Now, though, he’s done it, hoisting his first trophy one week after Tom Hoge broke through at the AT&T Pebble Beach Pro Am and two after Luke List won the Farmers Insurance Open.
Scheffler’s victory marks the first string of three straight first-time winners in standalone events on TOUR since Nate Lashley, Mathew Wolff and Dylan Frittelli won the 2019 Rocket Mortgage Classic, 3M Championship and John Deere Classic, respectively.
It also validated Scott’s eye for talent, plus a lot of opinions that Scheffler was good enough to win.
The caddie’s first indication of how good Scheffler is: Partners Scheffler and Watson tied for eighth in the two-man Zurich Classic of New Orleans last April. Scott, then still on the Watson’s bag, saw the game.
Still, it was not until the Ryder Cup last fall, when Scheffler beat Rahm in singles and Scott watched it all on TV, did the caddie realize the full breadth of Scheffler’s skillset.
“I was like, Wow, he’s really good,'” Scott said.
Now everybody knows it – if they didn’t already.
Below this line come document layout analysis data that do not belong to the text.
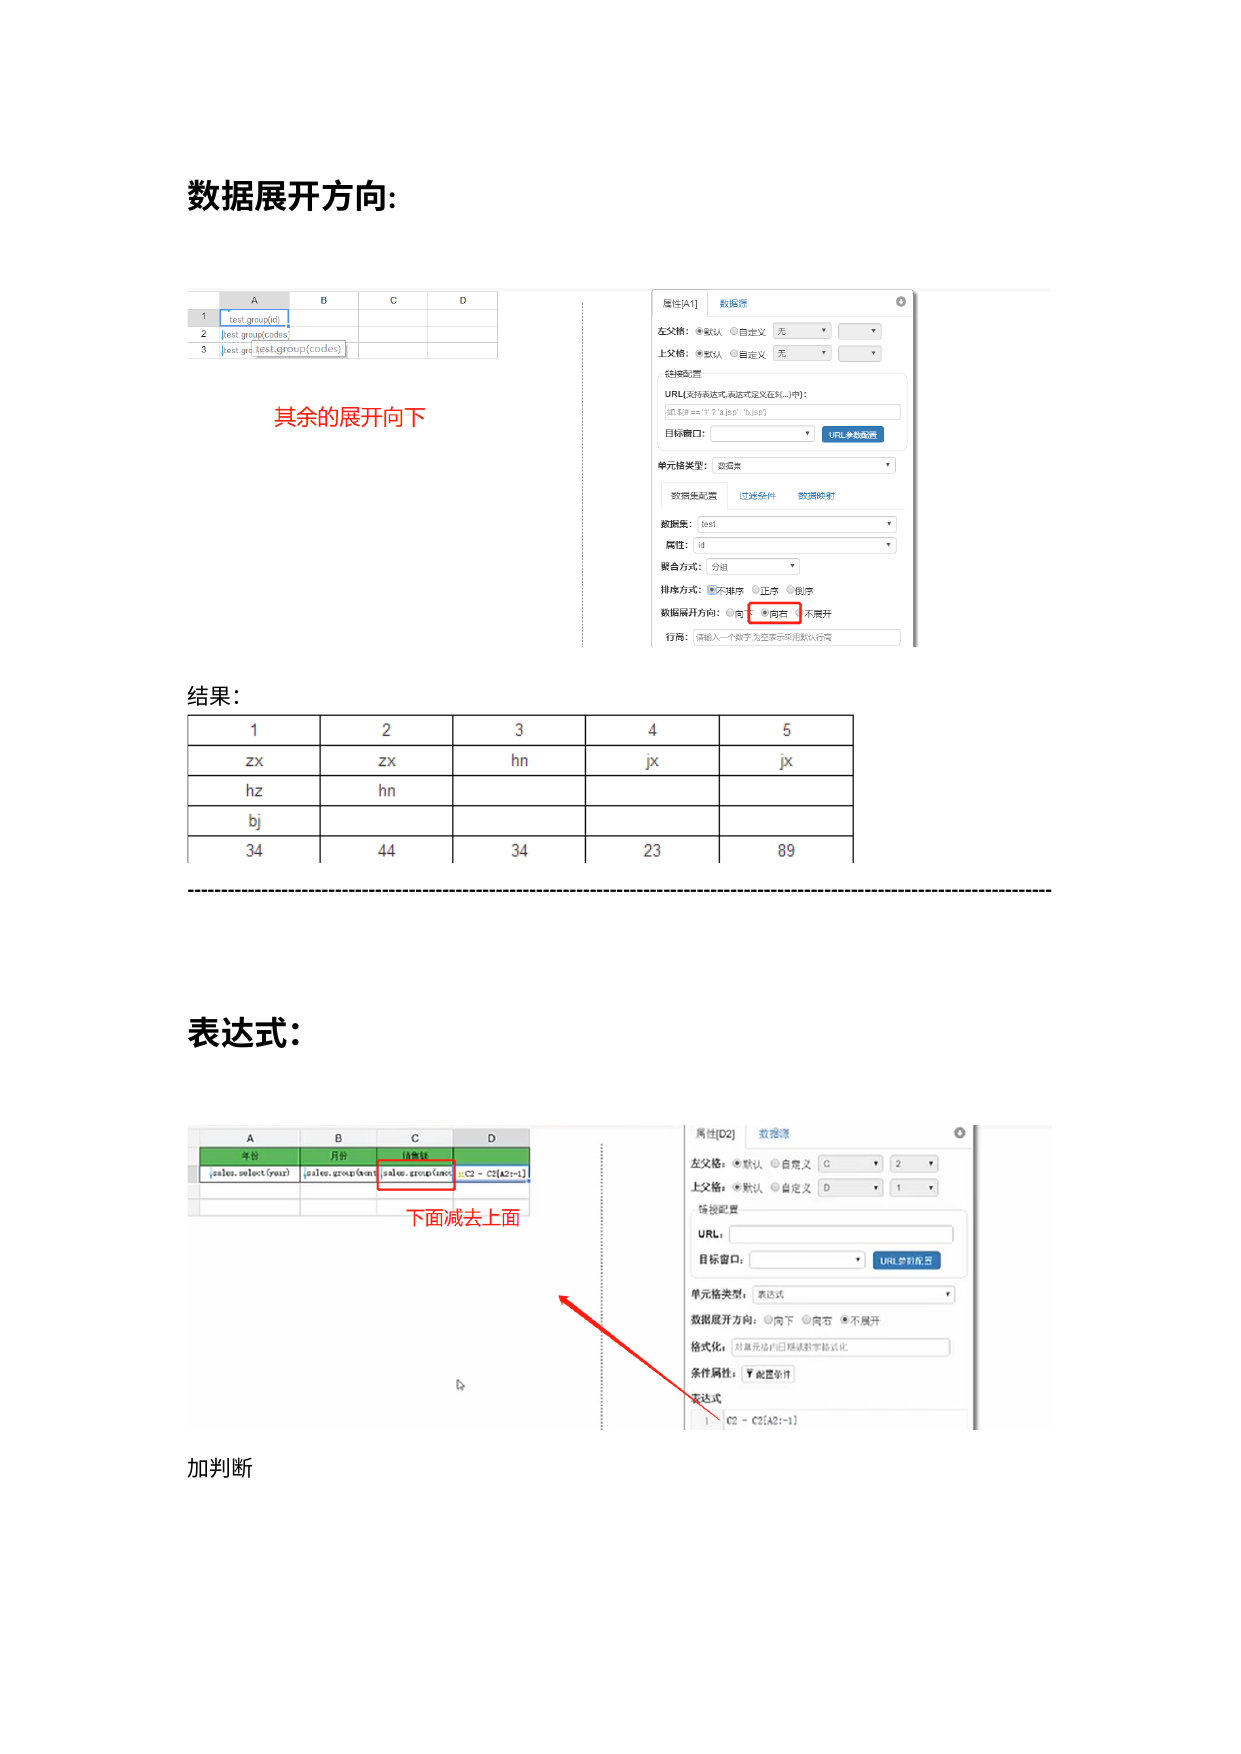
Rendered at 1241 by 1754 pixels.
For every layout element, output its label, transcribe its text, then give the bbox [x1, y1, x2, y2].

text 加判断 [187, 1450, 1053, 1483]
picture [187, 1125, 1053, 1430]
subtitle 数据展开方向: [187, 162, 1053, 227]
text 结果： [187, 679, 1053, 711]
picture [187, 711, 859, 863]
picture [187, 288, 1052, 647]
text --------------------------------------------------------------------------------------------------------------------------------- [187, 874, 1053, 906]
subtitle 表达式： [187, 998, 1053, 1063]
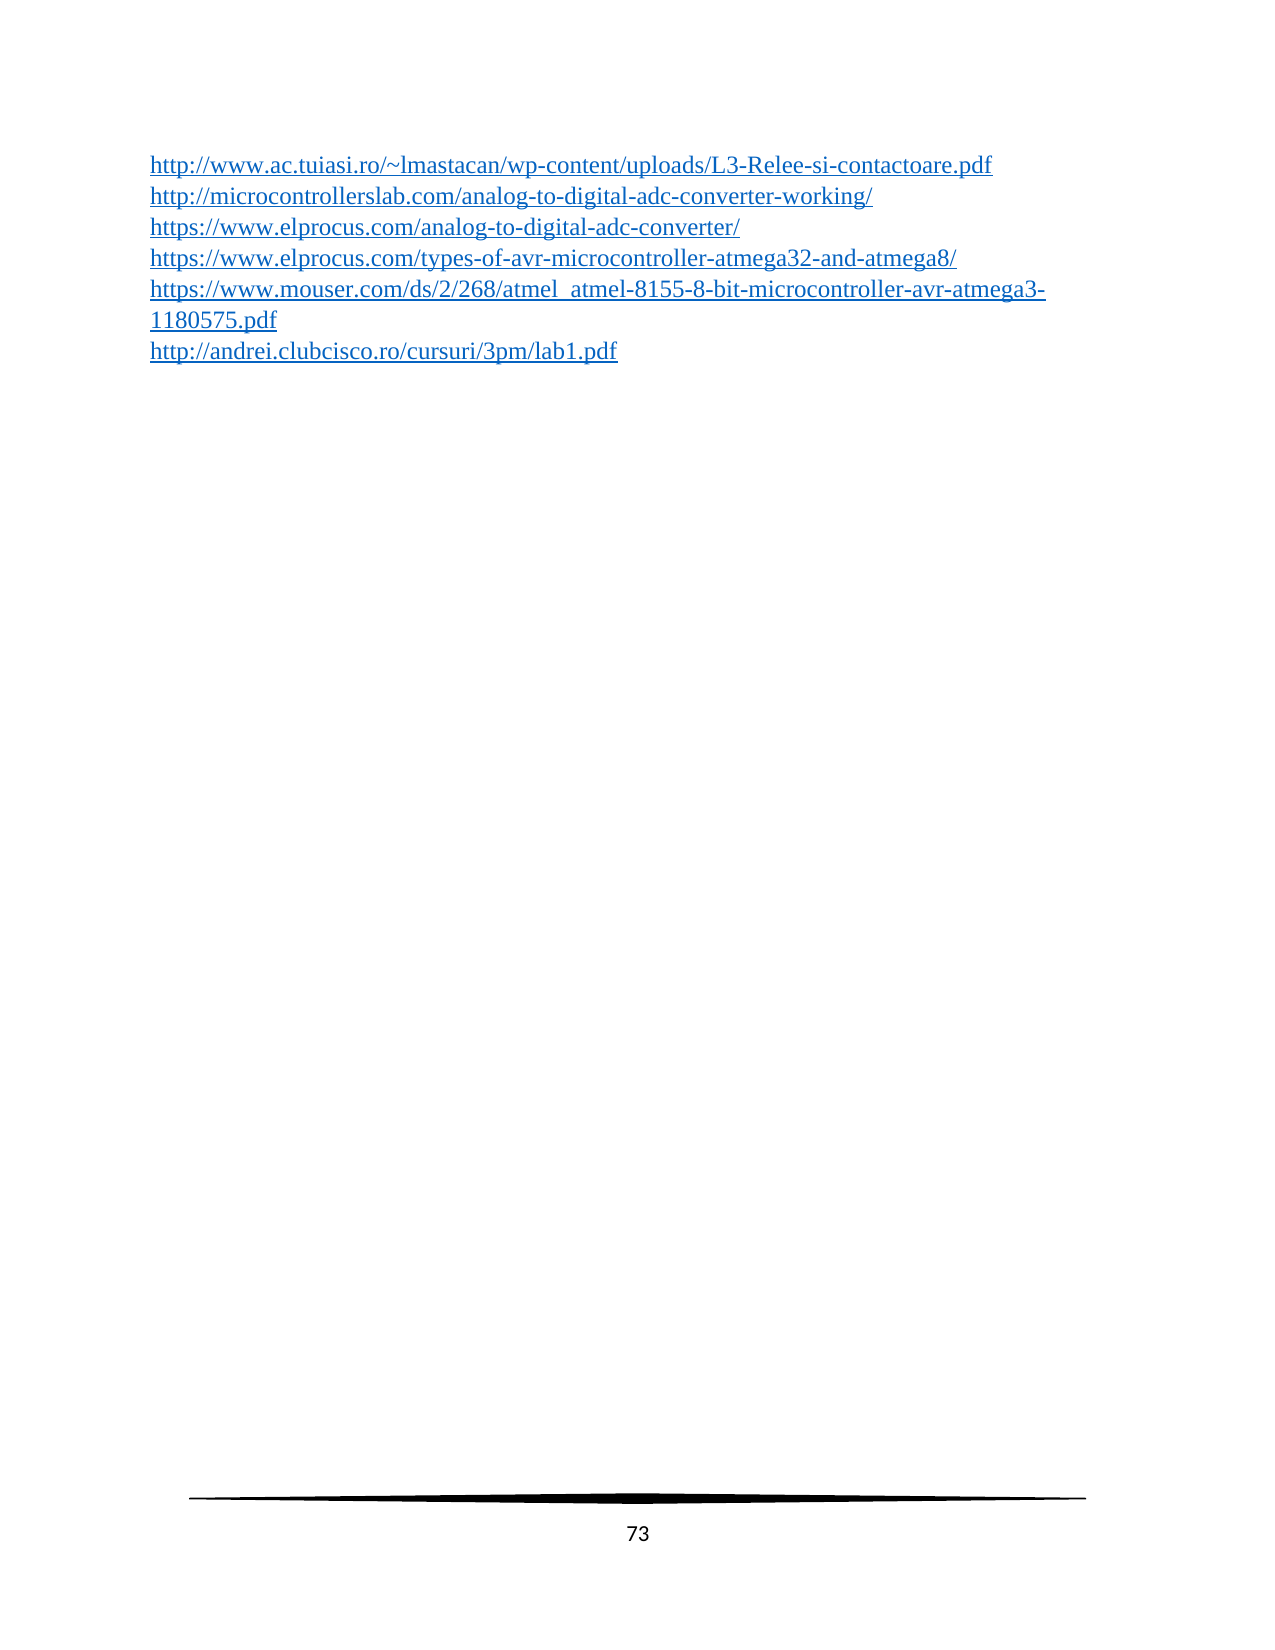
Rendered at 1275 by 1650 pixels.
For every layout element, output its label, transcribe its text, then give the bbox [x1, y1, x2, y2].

text https://www.elprocus.com/analog-to-digital-adc-converter/ [150, 212, 1125, 241]
text http://www.ac.tuiasi.ro/~lmastacan/wp-content/uploads/L3-Relee-si-contactoare.pdf [150, 150, 1125, 179]
text http://microcontrollerslab.com/analog-to-digital-adc-converter-working/ [150, 181, 1125, 210]
text http://andrei.clubcisco.ro/cursuri/3pm/lab1.pdf [150, 336, 1125, 365]
text https://www.mouser.com/ds/2/268/atmel_atmel-8155-8-bit-microcontroller-avr-atmega3-1180575.pdf [150, 274, 1125, 334]
text https://www.elprocus.com/types-of-avr-microcontroller-atmega32-and-atmega8/ [150, 243, 1125, 272]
Because friends are the shock absorbers of life, and player and caddie were too united to fall apart even after bogeys on 5, 7, 8 and 12.
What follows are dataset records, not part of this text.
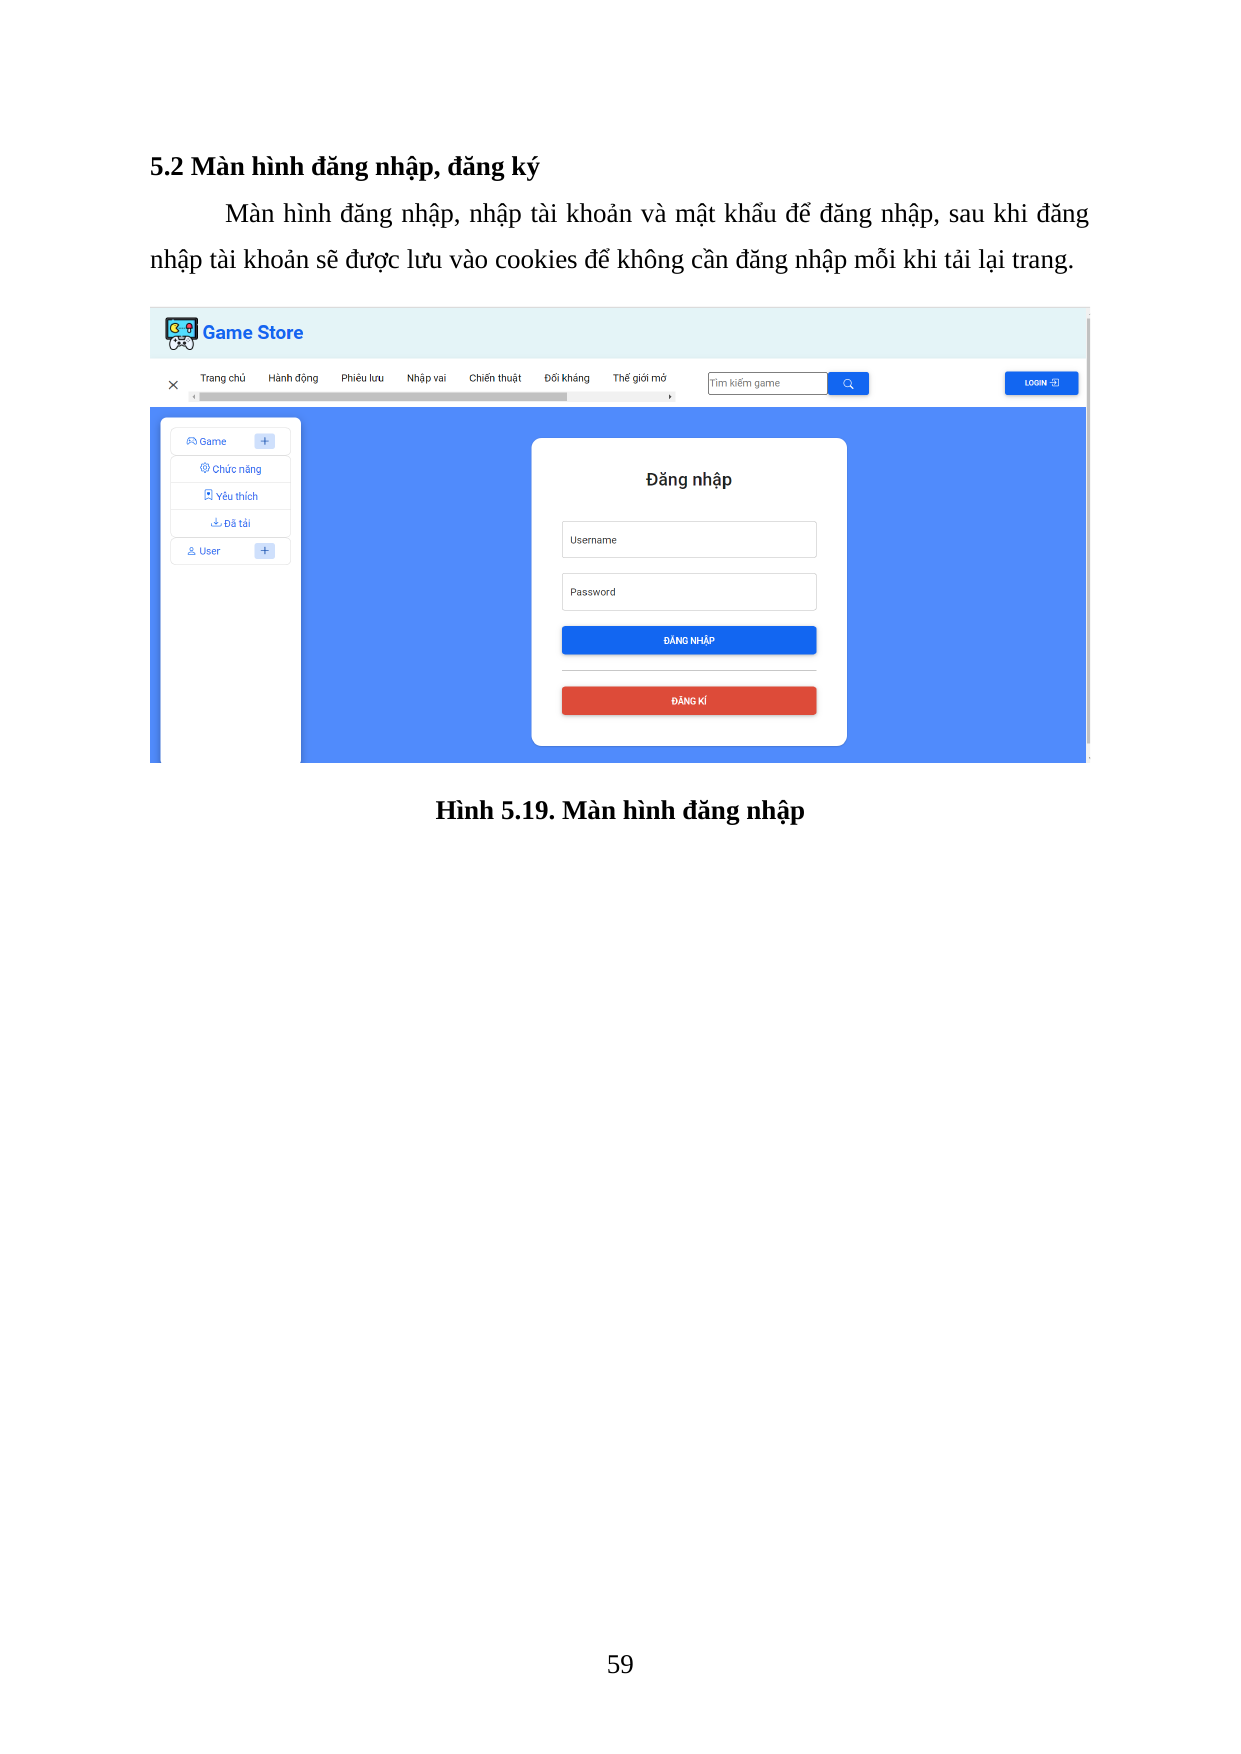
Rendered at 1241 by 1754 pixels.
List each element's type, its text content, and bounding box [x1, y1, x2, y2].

text Màn hình đăng nhập, nhập tài khoản và mật khẩu để đăng nhập, sau khi đăng nhập tài khoản sẽ được lưu vào cookies để không cần đăng nhập mỗi khi tải lại trang. [150, 197, 1090, 274]
text Hình .. Màn hình đăng nhập [150, 794, 1090, 826]
subtitle 5.2 Màn hình đăng nhập, đăng ký [150, 150, 1090, 181]
picture [150, 306, 1091, 763]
“We had a lot of fun together even through all the bogeys and stuff,” Scheffler said. “We never felt totally out of the golf tournament, and I looked at him on 14 green, we were only I think maybe two back at the time, and I think I was a little bit surprised still to be that close to the lead.
“He just did a good job keeping me in it mentally and keeping me focused on the task at hand.”